Tired of waiting for all of the legal and financial issues that are involved with starting a local public access center to get resolved, some Portsmouth, NH citizens took it upon themselves to get the ball rolling online. According to wirenh.com, an online livestream channel was created over beers one evening.
Freund described his vision for an online media venue that would enable him and others to “shine a light on the interesting people from the community, the people that were making a difference, the people that stand out,” Freund said.
As he described the project, Herman buried his face in his laptop and began typing. At first, Freund thought Herman was ignoring him. But soon enough, Herman spun around the screen and displayed what he had created.
“By the end of him describing it, I had made it,” Herman said
What he made was a live community channel on the streaming Internet television platform Livestream. The site is now up at www.shortstream.tv. Freund and Herman view it as the public access channel Portsmouth has been trying in vain to create for the last several years.
Portsmouth has a governmental access channel but public and educational channels have been languishing in start-up limbo for some time.

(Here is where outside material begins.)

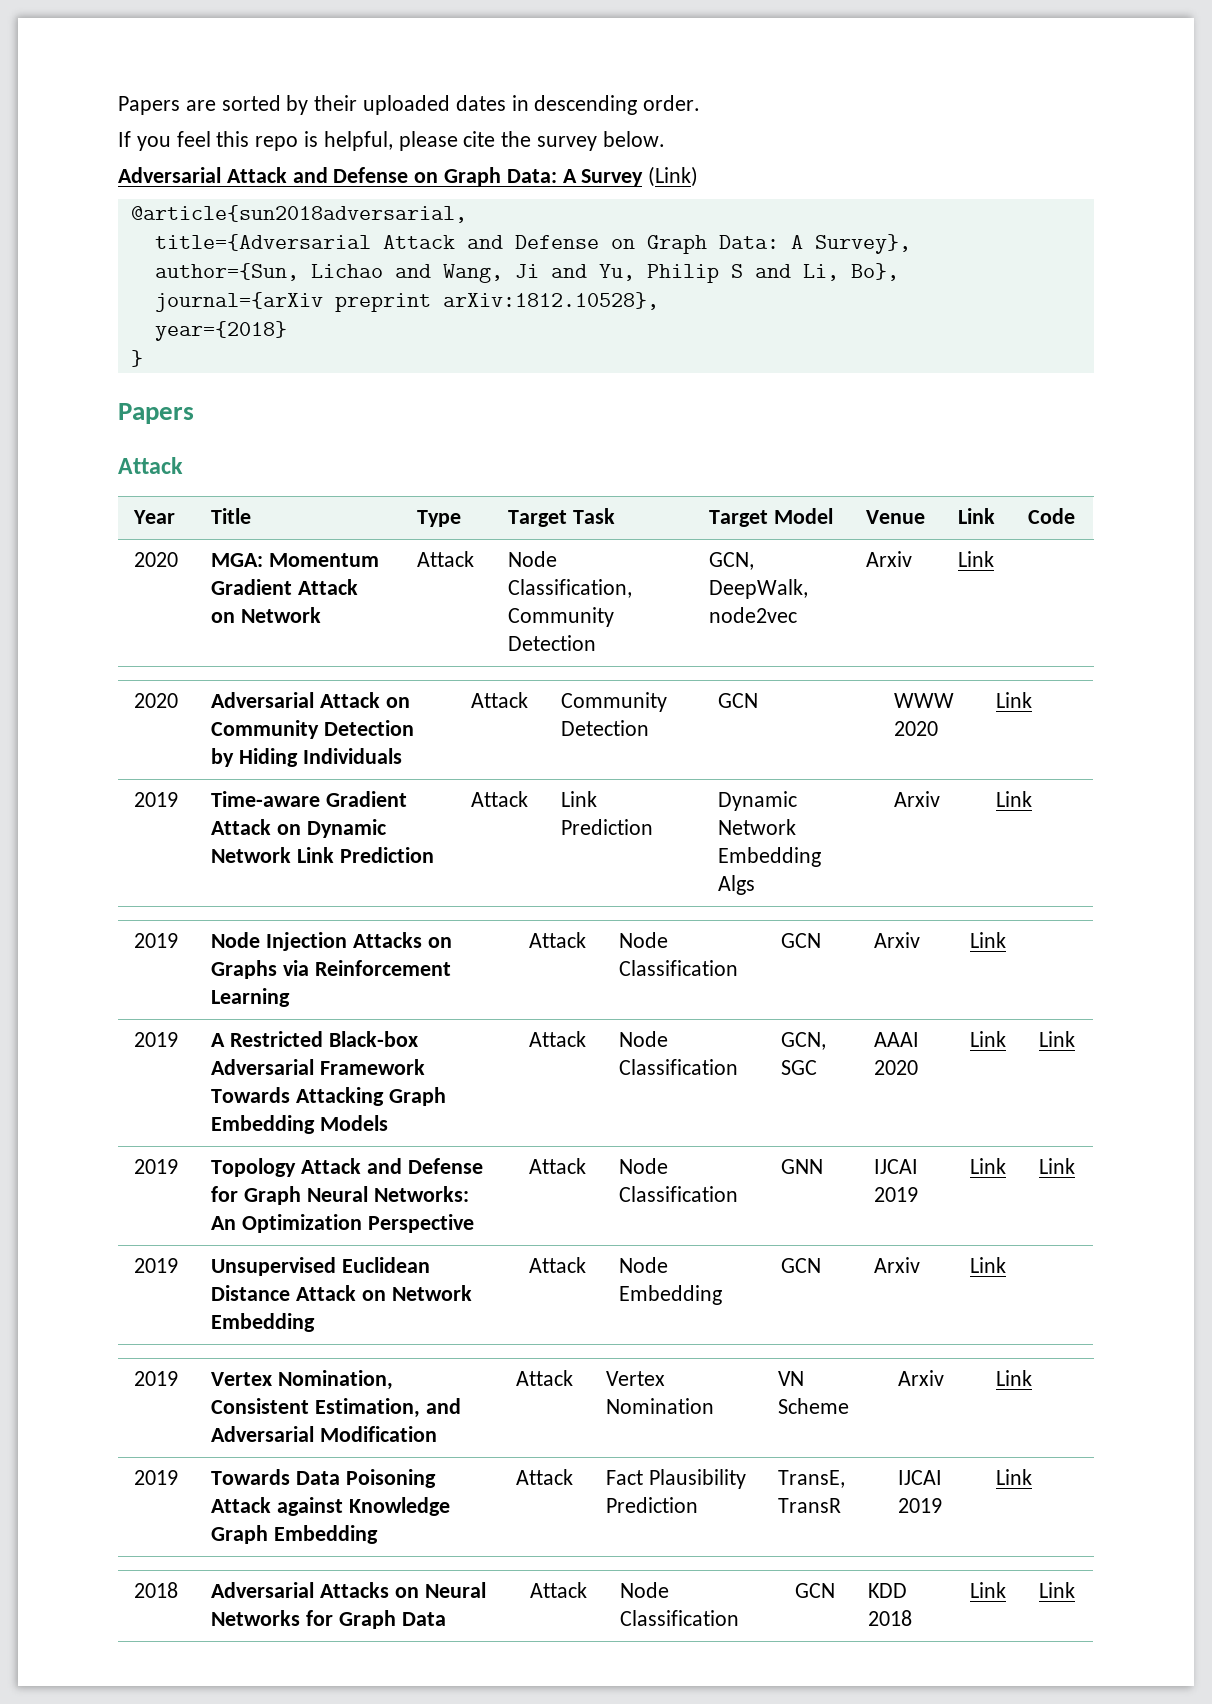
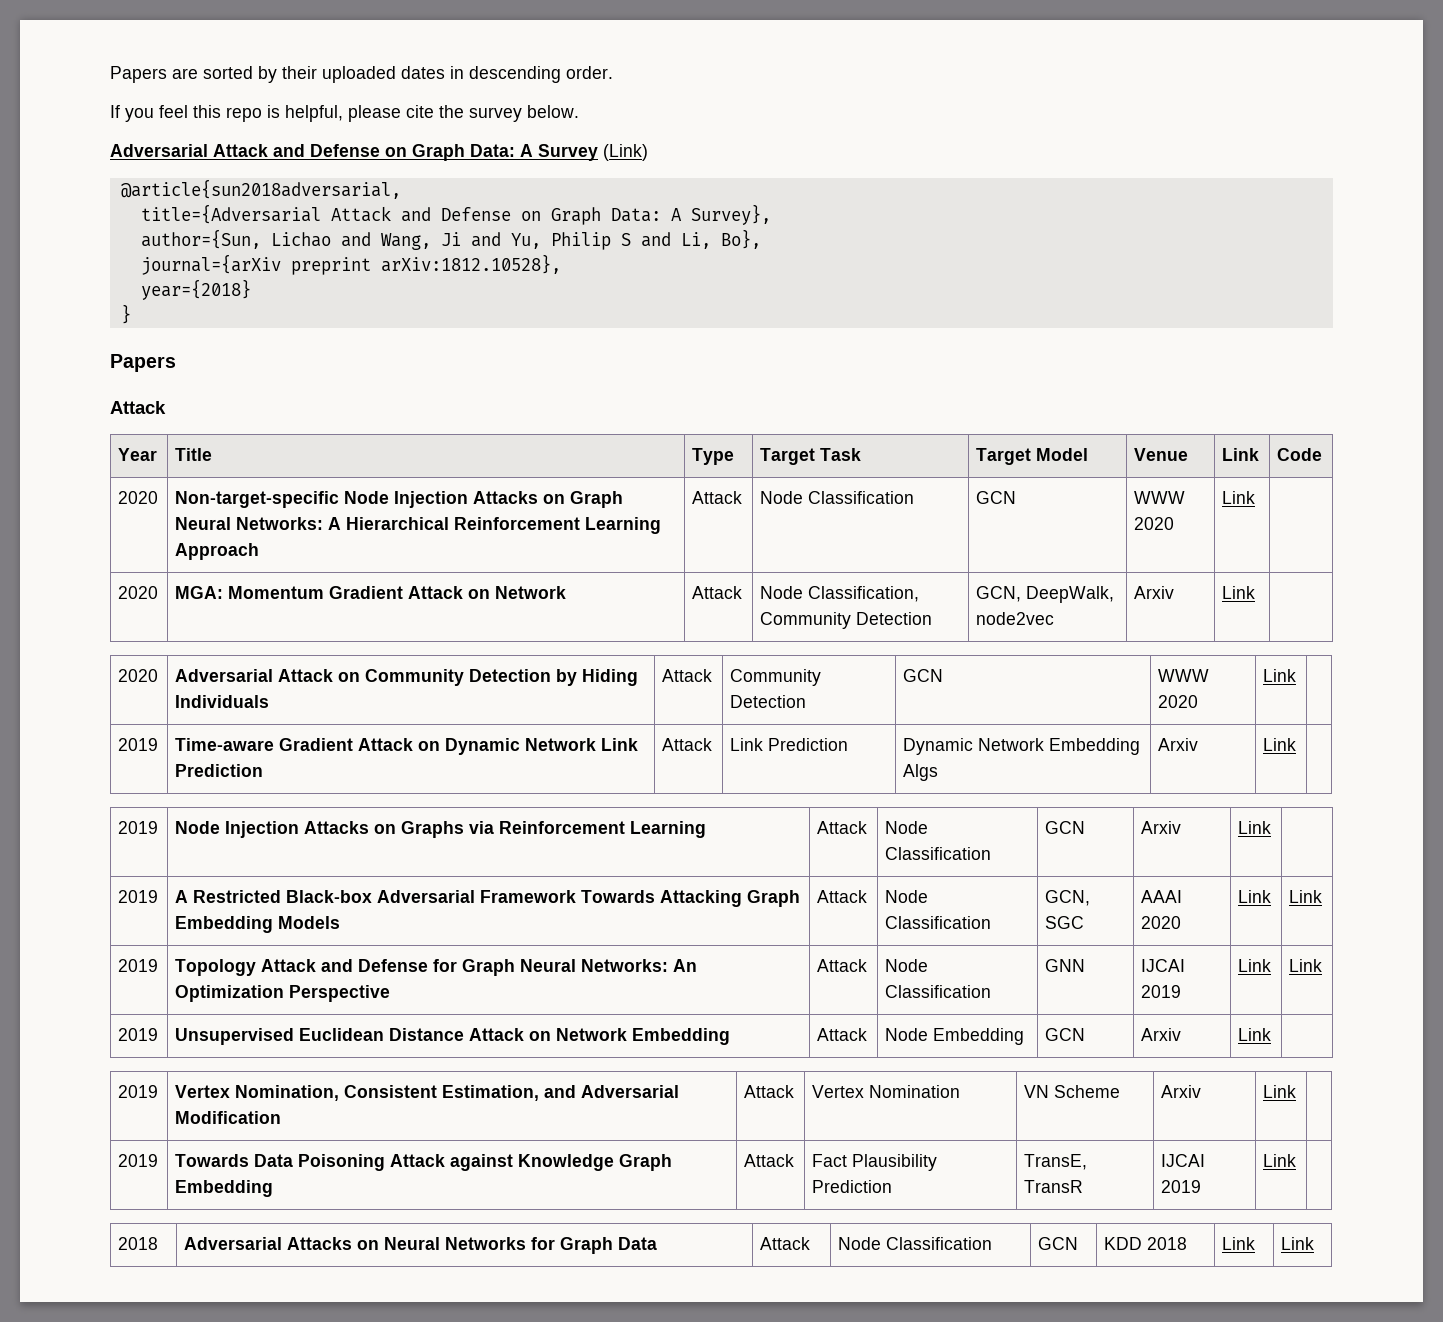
(1076, 516) none -> [118,491,159,504] [175,491,624,508] [175,517,662,534] [175,543,260,560] [692,491,743,504] [760,491,915,504] [976,491,1017,504] [1134,491,1186,504] [1134,517,1175,530] [1222,491,1256,504] // 2020 | Non-target-specific Node Injection Attacks on Graph Neural Networks: A Hierarchical Reinforcement Learning Approach | Attack | Node Classification | GCN | WWW 2020 | Link |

This online venue was a quick, easy and inexpensive way to get things going.
The wirenh.com article doesn’t mention it, but while this is a great way to bypass the hurdles involved in franchise agreements and non-profit start-up paperwork and the expense of starting an actual public access center, it’s important to note that this is not an adequate replacement of such a place. Public access cable channels reach a much more specific and diverse segment of the community than websites can due to the ubiquity of cable TV relative to broadband internet in households. Even in households with both cable and broadband, the cable TV menu of available options is at best a few hundred channels, even with the most robust digital cable service. By comparison, finding locally relevant community media online is much harder, even when an outlet like shortstream.tv exists.
Perhaps more importantly, a community media center is a physical location in the community for citizens to meet and collaborate and learn. Training and equipment are available there, and a knowledgeable staff is invaluable in growing a culture of local media-makers.
It’s fantastic that these Portsmouth citizens took it upon themselves to get the ball rolling, but it would be a shame if an unintended consequence of their efforts was the actual public access channel getting delayed further because of a sense that the community’s public access needs were already being met with the website. They aren’t.